The packager’s secured loans index showed a 37 per cent increase in market value from £52m in September as the pandemic recovery continued.
This was also reflected in numbers of cases which grew by 31 per cent to 1,816 completions – up from 1,386.
Completions were also one day faster in October, taking on average 11 days, with debt consolidation and home improvements by far the most common uses for financing.
The index combines data from Loans Warehouse and lenders including Optimum Credit, Oplo, United Trust Bank, Norton Home Loans, Equifinance, Evolution Money and Clearly Loans.
By comparison, the official market data produced by trade body the Finance and Leasing Association (FLA) for September showed a market worth £54m with 1,424 agreements – both figures were around half that of the same month last year.
Second lockdown positivity
Loans Warehouse noted that despite the second national lockdown for England which began in November it was business as usual for the sector, with no significant changes or restrictions to criteria announced following the PM’s announcement of a second lockdown.
It added that this time around there was no restriction on physical valuations and the industry was continuing to offer products available using desktop or remote valuation models.
“The optimism stems from several lenders announcing securitisations in recent weeks,” said Loans Warehouse managing director Matt Tristram.

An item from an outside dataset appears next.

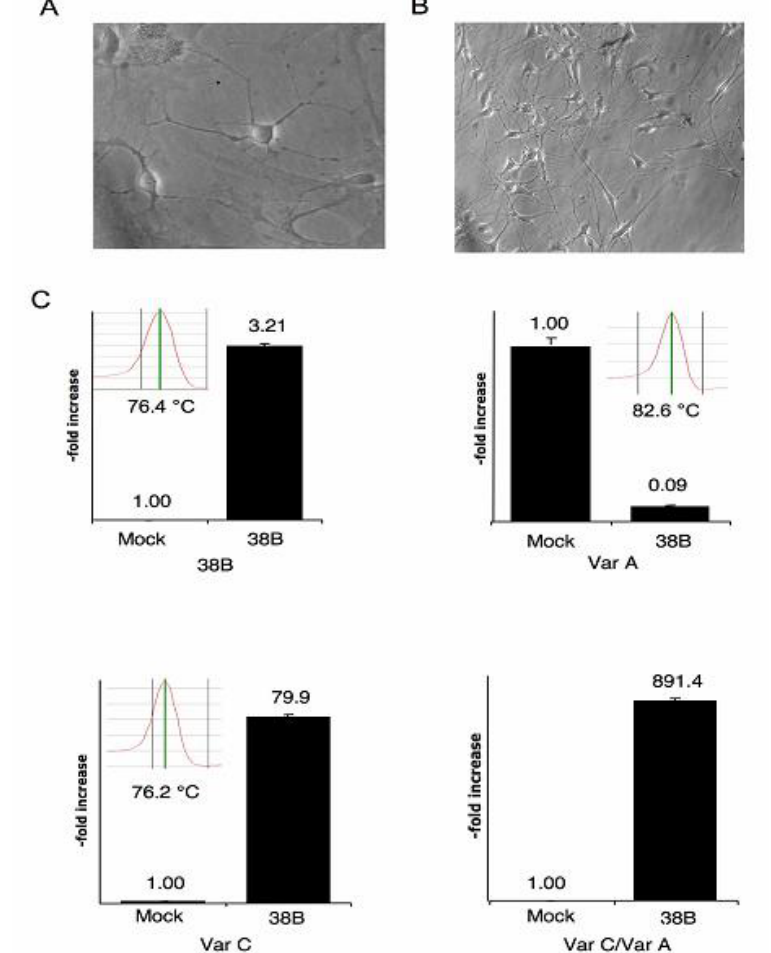
Figure 4. Hippocampal neurons after 6 ( A ) and 12 ( B ) days of in vitro culture; ( C ) The overexpression of 38B promotes the synthesis of an alternative KCNIP4 protein form as detected by Real Time RT-PCR analysis. Mock, pMock-transfected cells, 38B, p38B-transfected cells. The dissociation curves of the single amplification products are reported in the insets to demonstrate the single molecular species amplified.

“First we saw Pepper Money owned Optimum Credit announce the first securitisation specifically for second charges since the start of the pandemic to the tune of £277m, a huge easing of criteria followed to ensure a return to pre-covid lending levels in the coming months.
“West One parent company Enra Specialist Finance also announced its first ever securitisation of £267m to be split across their first and second charge products.”
The firm has also predicted the sector will double in value in the final three months of the year, after doing so from May to August.